Tomita Kozo, Weiner Alan M
Department of Biochemistry, University of Washington School of Medicine, Seattle 98195-7350, USA.
J Biol Chem. 2002 Dec 13;277(50):48192-8. doi: 10.1074/jbc.M207527200. Epub 2002 Oct 4.
The 3'-terminal CCA sequence of tRNA is faithfully constructed and repaired by the CCA-adding enzyme (ATP(CTP):tRNA nucleotidyltransferase) using CTP and ATP as substrates but no nucleic acid template. Until recently, all CCA-adding enzymes from all three kingdoms appeared to be composed of a single kind of polypeptide with dual specificity for adding both CTP and ATP; however, we recently found that in Aquifex aeolicus, which lies near the deepest root of the eubacterial 16 S rRNA-based phylogenetic tree, CCA addition represents a collaboration between closely related CC-adding and A-adding enzymes (Tomita, K. and Weiner, A. M. (2001) Science 294, 1334-1336).
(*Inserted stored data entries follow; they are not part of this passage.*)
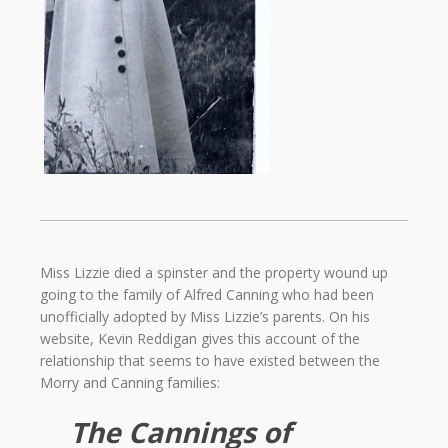
Miss Lizzie died a spinster and the property wound up
going to the family of Alfred Canning who had been
unofficially adopted by Miss Lizzie’s parents. On his
website, Kevin Reddigan gives this account of the
relationship that seems to have existed between the
Morry and Canning families:
The Cannings of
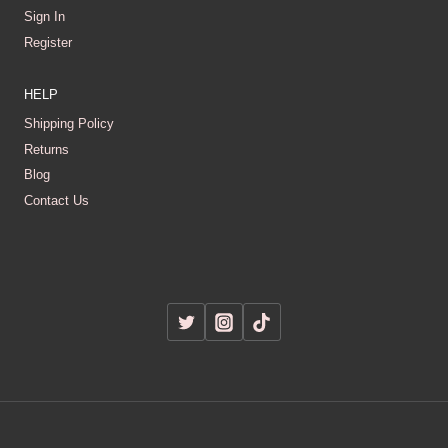
Sign In
Register
HELP
Shipping Policy
Returns
Blog
Contact Us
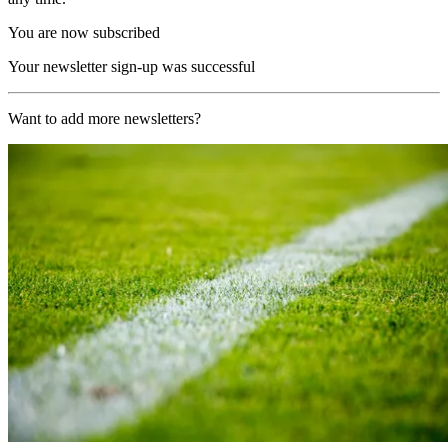
You are now subscribed
Your newsletter sign-up was successful
Want to add more newsletters?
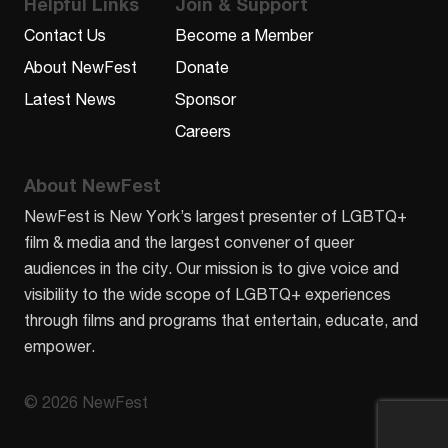
Helpful Links
Join & Support
Contact Us
Become a Member
About NewFest
Donate
Latest News
Sponsor
Careers
About NewFest
NewFest is New York’s largest presenter of LGBTQ+
film & media and the largest convener of queer
audiences in the city. Our mission is to give voice and
visibility to the wide scope of LGBTQ+ experiences
through films and programs that entertain, educate, and
empower.
© 2026 NewFest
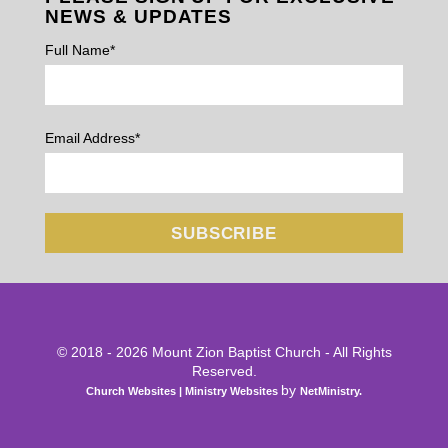
NEWS & UPDATES
Full Name*
Email Address*
© 2018 - 2026 Mount Zion Baptist Church - All Rights
Reserved.
by
Church Websites | Ministry Websites
NetMinistry
.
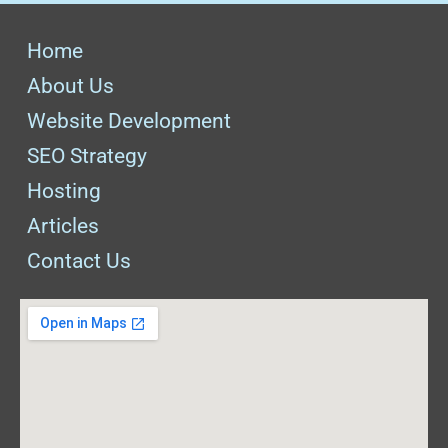
Home
About Us
Website Development
SEO Strategy
Hosting
Articles
Contact Us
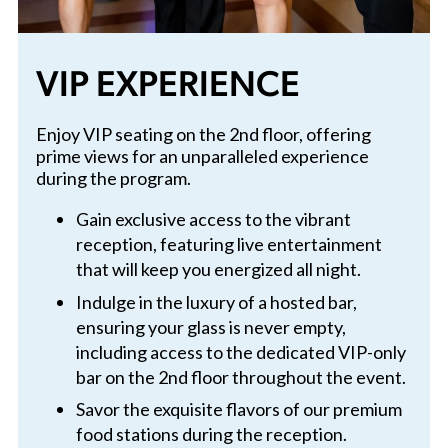
VIP EXPERIENCE
Enjoy VIP seating on the 2nd floor, offering
prime views for an unparalleled experience
during the program.
Gain exclusive access to the vibrant
reception, featuring live entertainment
that will keep you energized all night.
Indulge in the luxury of a hosted bar,
ensuring your glass is never empty,
including access to the dedicated VIP-only
bar on the 2nd floor throughout the event.
Savor the exquisite flavors of our premium
food stations during the reception.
Here we show that in Synechocystis sp. and Deinococcus radiodurans, as in A. aeolicus, CCA is added by homologous CC- and A-adding enzymes. We also find that the eubacterial CCA-, CC-, and A-adding enzymes, as well as the related eubacterial poly(A) polymerases, each fall into phylogenetically distinct groups derived from a common ancestor. Intriguingly, the Thermatoga maritima CCA-adding enzyme groups with the A-adding enzymes, suggesting that these distinct tRNA nucleotidyltransferase activities can intraconvert over evolutionary time.
tRNA的3'-末端CCA序列是由CCA添加酶(ATP(CTP):tRNA核苷酸转移酶)以CTP和ATP为底物、无需核酸模板精确构建和修复的。直到最近,来自所有三个生物界的所有CCA添加酶似乎都由一种对添加CTP和ATP具有双重特异性的单一多肽组成;然而,我们最近发现,在基于真细菌16S rRNA的系统发育树根部附近的嗜热栖热菌中,CCA的添加是由密切相关的CC添加酶和A添加酶协同完成的(富田,K.和韦纳,A.M.(2001年)《科学》294,1334 - 1336)。在这里我们表明,与嗜热栖热菌一样,在集胞藻属和耐辐射球菌中,CCA是由同源的CC添加酶和A添加酶添加的。我们还发现,真细菌的CCA添加酶、CC添加酶和A添加酶,以及相关的真细菌聚腺苷酸聚合酶,各自都属于从一个共同祖先衍生而来的系统发育上不同的组。有趣的是,嗜热栖热放线菌的CCA添加酶与A添加酶归为一组,这表明这些不同的tRNA核苷酸转移酶活性在进化过程中可以相互转化。